Que bom seria se a gente pudesse voltar ao passado e consertar algo que julgamos ter sido um erro, e assim poder moldar a realidade conforme a nossa vontade. Pelo menos uma única vez. Como se fosse um gesto de bondade dos deuses. Pois bem. TODAS AS MULHERES DO MUNDO (1966) é uma tentativa de fazer na arte o que não é possível na vida. E também de seu diretor, Domingos de Oliveira, conseguir reconquistar a ex-namorada Leila Diniz de volta, ao convidá-la para ser uma das protagonistas de seu longa-metragem de estreia na direção.

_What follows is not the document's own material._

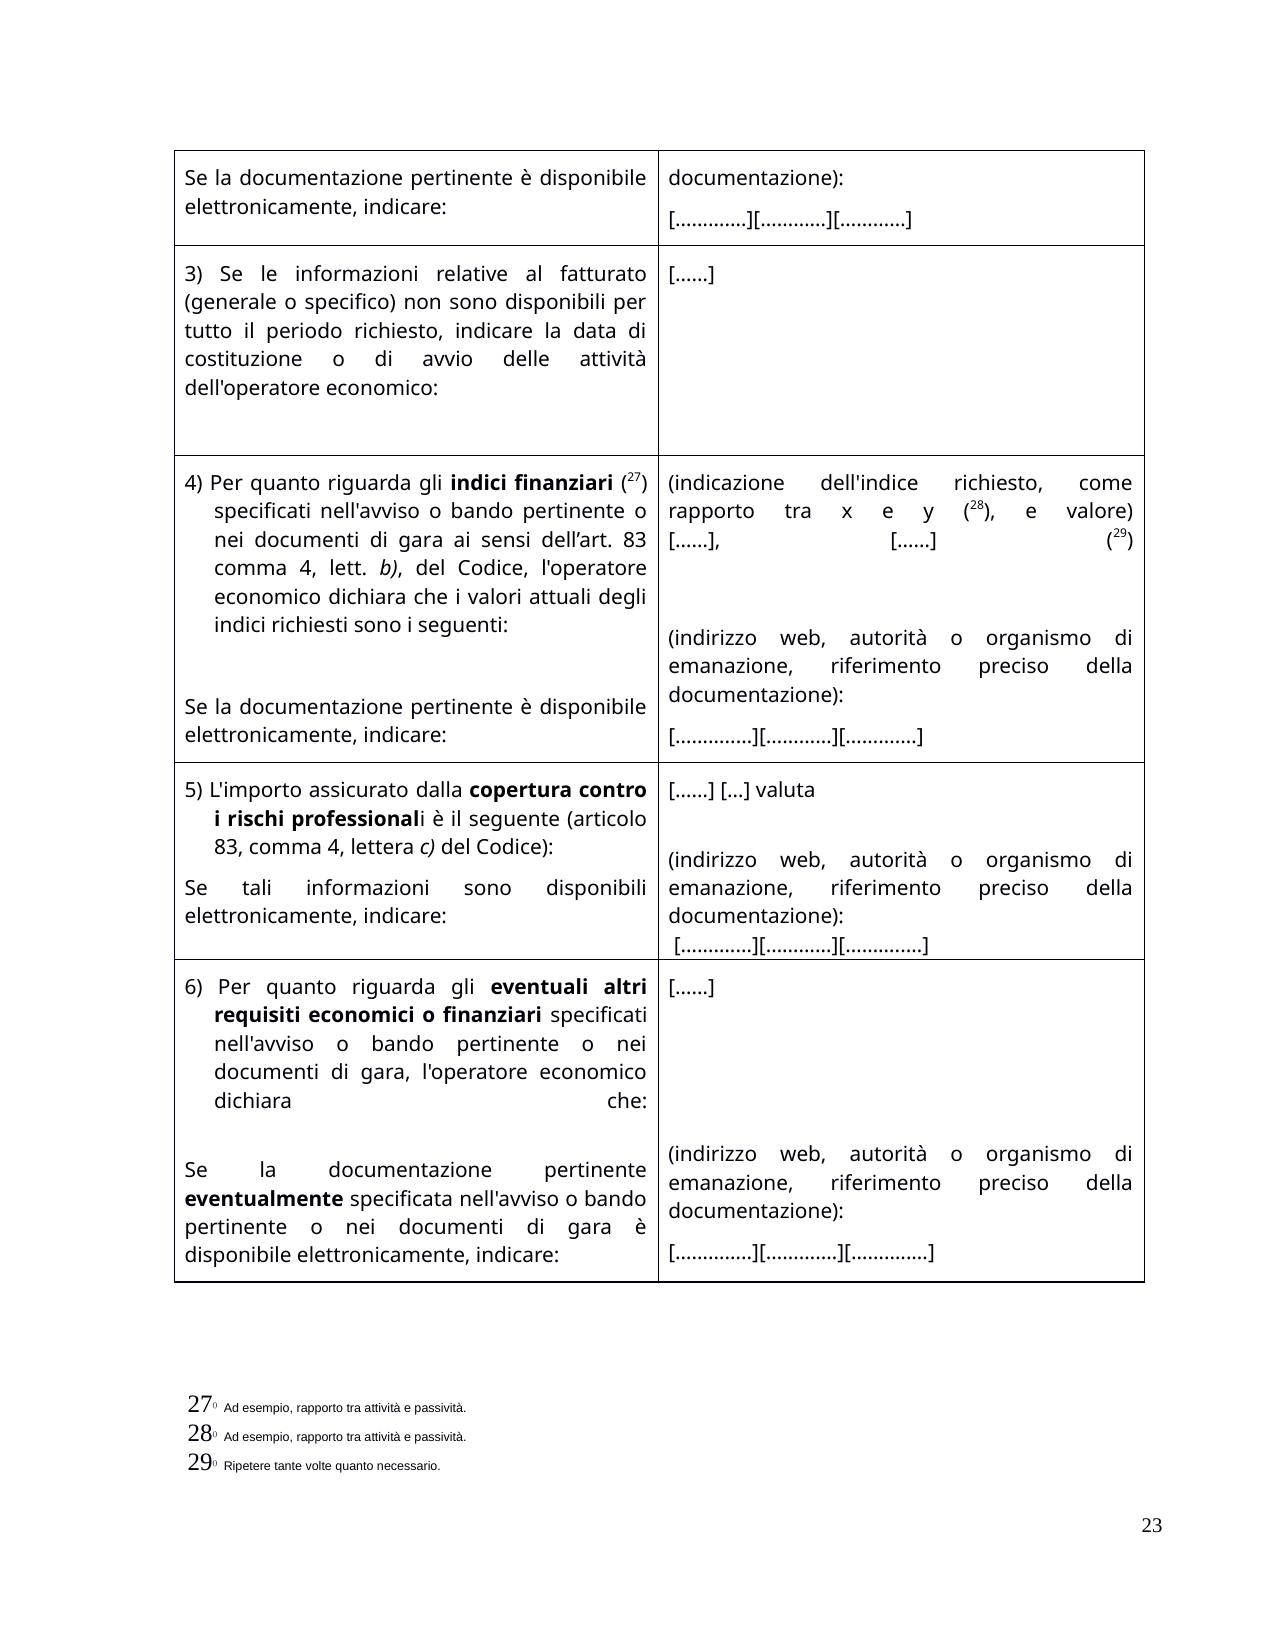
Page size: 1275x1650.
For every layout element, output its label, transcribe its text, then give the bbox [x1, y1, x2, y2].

E esse amor por Leila Diniz, que aqui faz uma moça adorável e de gestos contidos de nome Maria Alice, se vê nos vários close-ups de seu rosto, a câmera a namorando o tempo inteiro. Há até uma declaração de amor linda na cena em que ela está nua - embora a cena não explore graficamente seu corpo - quando Paulo (Paulo José), o alter-ego de Domingos, diz "teu sexo: um rio onde navega meu barco ao vento de sete paixões".
Há em TODAS AS MULHERES DO MUNDO o uso de uma liberdade narrativa leve herdada do pessoal da nouvelle vague francesa, principalmente dos primeiros trabalhos de Godard e Truffaut, e isso é muito agradável de acompanhar até hoje. Não envelheceu. Ou ao menos envelheceu de maneira muito bonita. O próprio Domingos sentiu necessidade de recontar esta história, ou a história mais próxima da realidade, no belíssimo BR 716 (2016), em que a personagem de Leila agora é vivida por Sophie Charlotte e Caio Blat aparece no papel do diretor e roteirista.
Essa é uma das belezas da arte quando ela se alimenta da vida, em especial quando determinados momentos da vida foram tão importantes para o artista. Neste caso, a invasão da vida real ao território da ficção se torna não apenas necessária como muito bem-vinda. E quando ficamos sabendo um pouco dos bastidores, da situação em si, parece até que o filme ganha ainda mais força.
Na trama, Paulo é um sujeito que encontra o amigo Edu (Flávio Migliaccio) e lhe conta o que andou fazendo durante todo o tempo em que não se viam. E isso se resumiu basicamente ao aparecimento de Maria Alice em seu apartamento, em uma de suas festas. Depois disso, ele teve a cara de pau de tomar a moça de seu namorado, conquista-a com seu bom humor e sua persistência, e, mesmo depois de um vacilo dele, enquanto a mulher faz uma viagem rápida, ele consegue reconquistá-la; ela o perdoa. As cenas de escapada dele são bem divertidas, assim como a curta aventura dela sozinha, em São Paulo. São cenas que são mostradas em ótima montagem que evidenciam pontos de vista diferentes com relação aos relacionamentos, já que para Paulo as mulheres sempre foram para ele como uma loja de doces.
Há os momentos em que os personagens ficam tristes, mas TODAS AS MULHERES DO MUNDO procura nunca querer deixar a tristeza contagiar a leveza e a alegria do filme, por mais que o final feliz pareça até um tanto romantizado demais para se acreditar. Mas o final feliz com a mulher amada é justamente a vontade de modificar o destino, nem que seja só na arte. Nem que continue parecendo só um sonho.
Curiosamente, antes de ver este filme eu era um desses sujeitos que dizia que Domingos de Oliveira era o Woody Allen brasileiro. Mas não há sentido em dizer isso, já que o Allen que conta é o de NOIVO NEURÓTICO, NOIVA NERVOSA, de 1977, ou seja, mais de dez anos depois da exibição no Festival de Brasília do filme de Domingos. Talvez seja o nosso complexo de inferioridade em relação aos americanos, ou talvez Allen tenha demarcado território de maneira mais ferrenha enquanto o nosso cronista dos relacionamentos entre homens e mulheres teve maior dificuldade de ser conhecido do grande público. Mas ainda há tempo de conhecer.